Sign Structure, Electron Fractionalization, and Emergent Gauge Description of the Hubbard Model

TL;DR

This paper identifies the exact sign structure of the bipartite Hubbard model across interaction strengths, linking it to electron fractionalization and emergent gauge fields to understand the transition from Fermi liquid to Mott insulator.

Contribution

It introduces a unified sign structure for the Hubbard model that interpolates between known limits and employs electron fractionalization with gauge fields to analyze strongly correlated regimes.

Findings

Exact sign structure reproduces fermion signs at small U

Phase string signs emerge at large U

Electron fractionalization captures the transition from Fermi liquid to Mott insulator

Abstract

The Fermi sign structure plays a crucial role for a Landau's Fermi liquid.
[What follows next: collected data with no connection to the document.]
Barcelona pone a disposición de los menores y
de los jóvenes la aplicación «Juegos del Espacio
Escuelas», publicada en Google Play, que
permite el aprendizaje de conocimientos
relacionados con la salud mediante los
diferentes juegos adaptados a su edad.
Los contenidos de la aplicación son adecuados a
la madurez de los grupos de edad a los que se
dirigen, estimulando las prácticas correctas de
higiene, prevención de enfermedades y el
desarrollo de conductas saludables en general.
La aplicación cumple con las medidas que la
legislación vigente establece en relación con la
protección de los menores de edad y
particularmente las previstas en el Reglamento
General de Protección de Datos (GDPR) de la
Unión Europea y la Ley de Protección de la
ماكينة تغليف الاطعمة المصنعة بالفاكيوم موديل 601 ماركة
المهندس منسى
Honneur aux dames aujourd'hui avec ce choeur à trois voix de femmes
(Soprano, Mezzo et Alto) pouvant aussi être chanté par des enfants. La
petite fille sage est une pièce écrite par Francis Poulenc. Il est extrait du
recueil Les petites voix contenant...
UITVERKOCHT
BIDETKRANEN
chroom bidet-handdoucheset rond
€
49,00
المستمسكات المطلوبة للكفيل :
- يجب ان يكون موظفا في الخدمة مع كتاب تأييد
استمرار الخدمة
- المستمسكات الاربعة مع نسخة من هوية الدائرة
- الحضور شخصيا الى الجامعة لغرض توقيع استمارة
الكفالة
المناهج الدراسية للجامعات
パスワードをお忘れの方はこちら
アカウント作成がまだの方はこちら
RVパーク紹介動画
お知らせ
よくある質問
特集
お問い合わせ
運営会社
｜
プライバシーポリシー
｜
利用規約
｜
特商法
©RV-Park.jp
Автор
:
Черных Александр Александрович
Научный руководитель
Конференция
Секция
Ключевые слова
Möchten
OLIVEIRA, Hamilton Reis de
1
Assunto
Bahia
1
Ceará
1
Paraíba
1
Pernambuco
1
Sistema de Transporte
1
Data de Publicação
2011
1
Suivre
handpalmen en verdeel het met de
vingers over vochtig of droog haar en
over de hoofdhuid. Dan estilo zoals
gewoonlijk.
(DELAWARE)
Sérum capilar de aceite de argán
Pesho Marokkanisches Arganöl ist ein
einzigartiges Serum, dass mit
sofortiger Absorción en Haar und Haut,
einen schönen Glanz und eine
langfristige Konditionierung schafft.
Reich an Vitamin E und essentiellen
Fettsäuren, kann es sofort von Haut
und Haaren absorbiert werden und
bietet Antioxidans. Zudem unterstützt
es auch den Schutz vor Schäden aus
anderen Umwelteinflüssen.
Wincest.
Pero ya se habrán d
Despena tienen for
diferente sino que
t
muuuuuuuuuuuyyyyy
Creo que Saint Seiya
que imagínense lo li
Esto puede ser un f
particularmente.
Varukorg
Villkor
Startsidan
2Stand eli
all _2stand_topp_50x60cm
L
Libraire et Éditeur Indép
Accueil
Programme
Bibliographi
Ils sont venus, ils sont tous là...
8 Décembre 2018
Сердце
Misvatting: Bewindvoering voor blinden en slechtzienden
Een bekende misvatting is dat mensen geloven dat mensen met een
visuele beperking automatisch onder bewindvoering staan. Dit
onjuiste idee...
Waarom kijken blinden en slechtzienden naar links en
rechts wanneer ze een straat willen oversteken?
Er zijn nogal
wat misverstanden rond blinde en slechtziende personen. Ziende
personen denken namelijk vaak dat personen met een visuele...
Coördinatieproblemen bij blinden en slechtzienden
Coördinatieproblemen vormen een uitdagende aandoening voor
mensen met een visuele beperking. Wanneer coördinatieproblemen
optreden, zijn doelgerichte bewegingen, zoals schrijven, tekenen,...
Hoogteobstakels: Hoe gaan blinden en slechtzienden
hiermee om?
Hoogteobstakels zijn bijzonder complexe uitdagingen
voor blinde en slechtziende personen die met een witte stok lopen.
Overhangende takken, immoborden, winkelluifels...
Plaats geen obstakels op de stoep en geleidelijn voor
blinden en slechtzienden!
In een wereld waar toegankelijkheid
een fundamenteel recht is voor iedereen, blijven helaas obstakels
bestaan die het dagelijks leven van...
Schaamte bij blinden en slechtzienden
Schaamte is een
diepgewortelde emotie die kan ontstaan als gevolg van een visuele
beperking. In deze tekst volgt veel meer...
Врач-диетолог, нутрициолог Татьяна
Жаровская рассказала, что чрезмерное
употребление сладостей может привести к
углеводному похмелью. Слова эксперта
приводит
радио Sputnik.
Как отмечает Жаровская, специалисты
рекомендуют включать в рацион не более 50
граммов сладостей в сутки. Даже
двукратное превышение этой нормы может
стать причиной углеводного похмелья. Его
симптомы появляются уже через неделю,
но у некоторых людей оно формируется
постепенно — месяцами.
In this work, we identify the exact sign structure for the bipartite Hubbard model at an arbitrary strength of the on-site Coulomb repulsion $U$. This general sign structure naturally reproduces the conventional fermion signs in the small $U$ limit, and the phase string signs of the $t$-$J$ model in the large $U$ limit. We focus on the half-filling case as an example to illustrate why such a generic sign structure is important to understand the transition from the weakly correlated Fermi liquid regime to the strongly correlated Mott regime. In particular, we show that an electron fractionalization scheme with emergent partons and mutual Chern-Simons gauge fields provides a suitable framework to accurately handle the singular sign structure in two dimensions. A ground state ansatz at half-filling with incorporating the sign structure and the specific electron fractionalization is also proposed.